Kilmokea () is located on Great Island, a small peninsula within the Hook peninsula where the Barrow, Suir and Campile rivers meet, close to the Slieve Coillte, the highest point on the Hook peninsula,  from the town of New Ross in County Wexford, Ireland. It is a former Georgian Rectory, situated on a 6th Century Monastic site. Since 1948 it features a seven acre garden, which has been turned into a garden featuring a wide range of subtropical plants and organic vegetables.

History
According to some sources Kilmokea, or Mileadoc was the spot at which Cessair, the granddaughter of Noah, escaping the flood, made the first incursion or invasion into Ireland in 2242 B.C.
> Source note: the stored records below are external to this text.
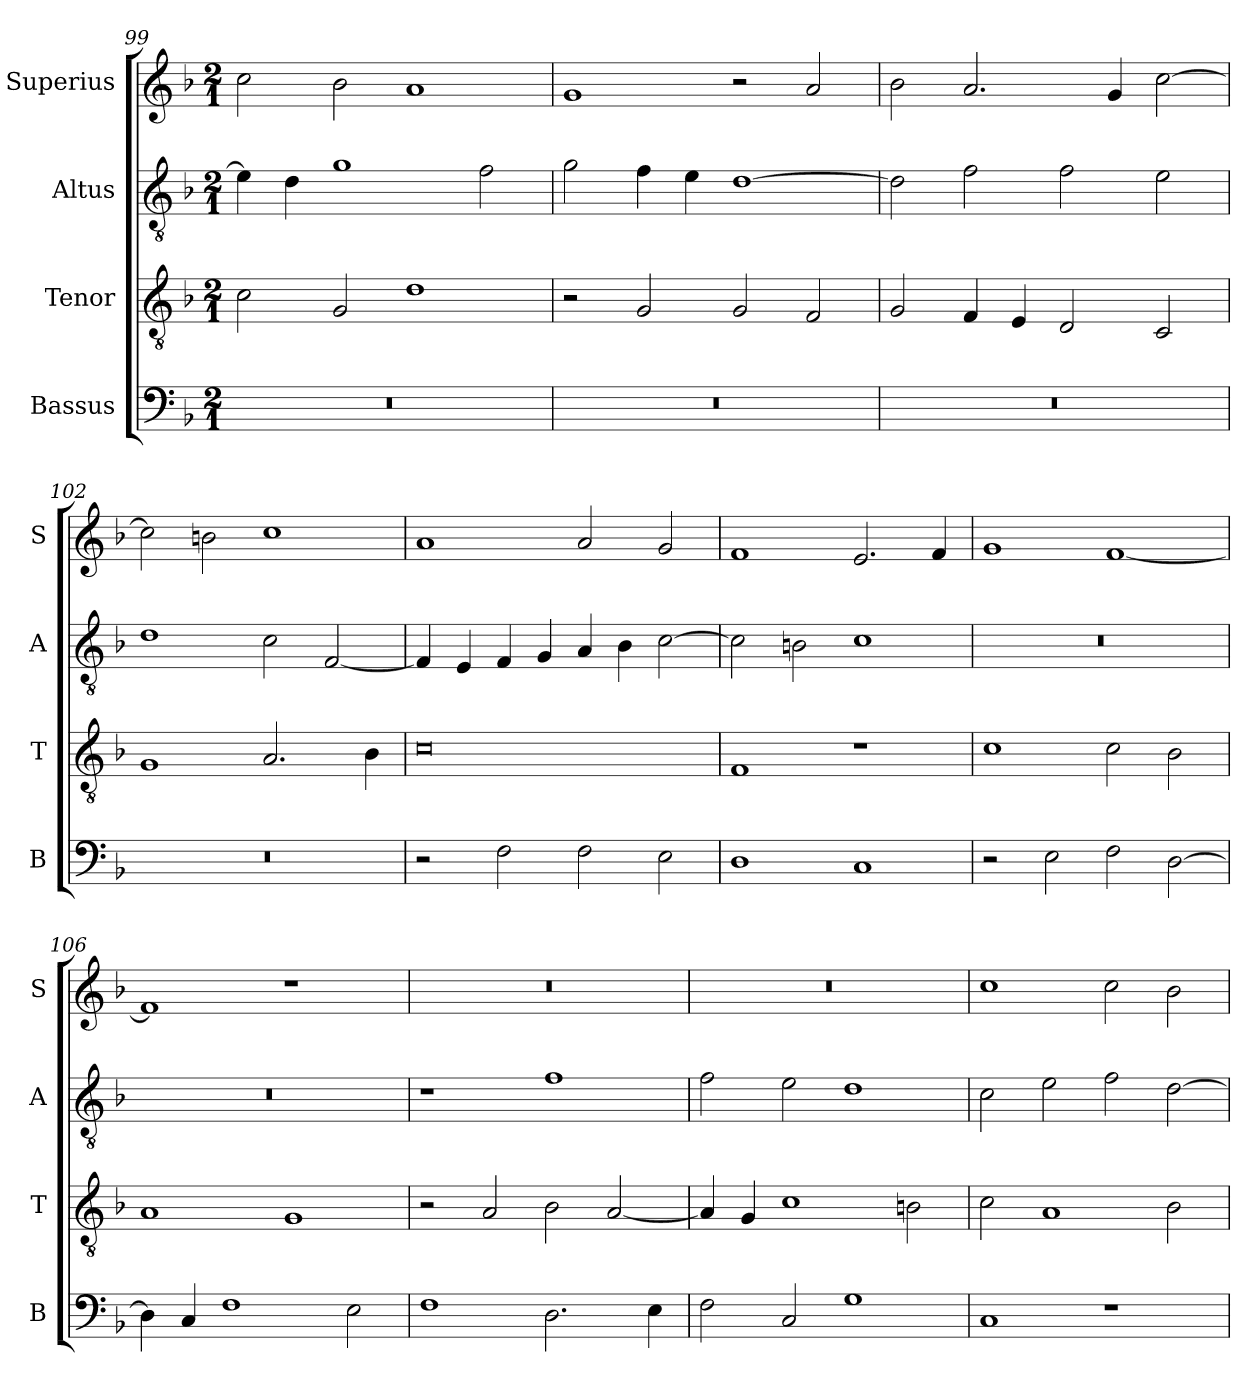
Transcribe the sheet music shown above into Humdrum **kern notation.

**kern	**kern	**kern	**kern
*part4	*part3	*part2	*part1
*staff4	*staff3	*staff2	*staff1
*I"Bassus	*I"Tenor	*I"Altus	*I"Superius
*I'B	*I'T	*I'A	*I'S
*clefF4	*clefGv2	*clefGv2	*clefG2
*k[b-]	*k[b-]	*k[b-]	*k[b-]
*F:	*F:	*F:	*F:
*M2/1	*M2/1	*M2/1	*M2/1
=99	=99	=99	=99
0r	2c	4e]	2cc
.	.	4d	.
.	2G	1g	2b-
.	1d	.	1a
.	.	2f	.
=100	=100	=100	=100
0r	2r	2g	1g
.	2G	4f	.
.	.	4e	.
.	2G	[1d	2r
.	2F	.	2a
=101	=101	=101	=101
0r	2G	2d]	2b-
.	4F	2f	2.a
.	4E	.	.
.	2D	2f	.
.	.	.	4g
.	2C	2e	[2cc
=102	=102	=102	=102
0r	1G	1d	2cc]
.	.	.	2bn
.	2.A	2c	1cc
.	.	[2F	.
.	4B-	.	.
=103	=103	=103	=103
2r	0c	4F]	1a
.	.	4E	.
2F	.	4F	.
.	.	4G	.
2F	.	4A	2a
.	.	4B-	.
2E	.	[2c	2g
=104	=104	=104	=104
1D	1F	2c]	1f
.	.	2Bn	.
1C	1r	1c	2.e
.	.	.	4f
=105	=105	=105	=105
2r	1c	0r	1g
2E	.	.	.
2F	2c	.	[1f
[2D	2B-	.	.
=106	=106	=106	=106
4D]	1A	0r	1f]
4C	.	.	.
1F	.	.	.
.	1G	.	1r
2E	.	.	.
=107	=107	=107	=107
1F	2r	1r	0r
.	2A	.	.
2.D	2B-	1f	.
.	[2A	.	.
4E	.	.	.
=108	=108	=108	=108
2F	4A]	2f	0r
.	4G	.	.
2C	1c	2e	.
1G	.	1d	.
.	2Bn	.	.
=109	=109	=109	=109
1C	2c	2c	1cc
.	1A	2e	.
1r	.	2f	2cc
.	2B-	[2d	2b-
=	=	=	=
*-	*-	*-	*-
In the 6th Century an early ecclesiastical enclosure was established in the townland of Great Island when it was an actual island. In the 8th Century a church was founded here by Suadbar, hence the reference in the name by a Kil (), the Gaelic word for church. It was the church of Mac Aodh (Hugh or Mogue). A remnant of this church is a small High Cross, one of the smallest examples of a High Cross in Ireland. It is only 0.55 metres high and at the crux only 0.31 metres wide.

Garden
The garden was opened to the public in 1998. Laid out in seven acres, the gardens are divided into formal, agricultural and parkland sections, including lakes, archaeological areas of interest and even an Italian pavilion.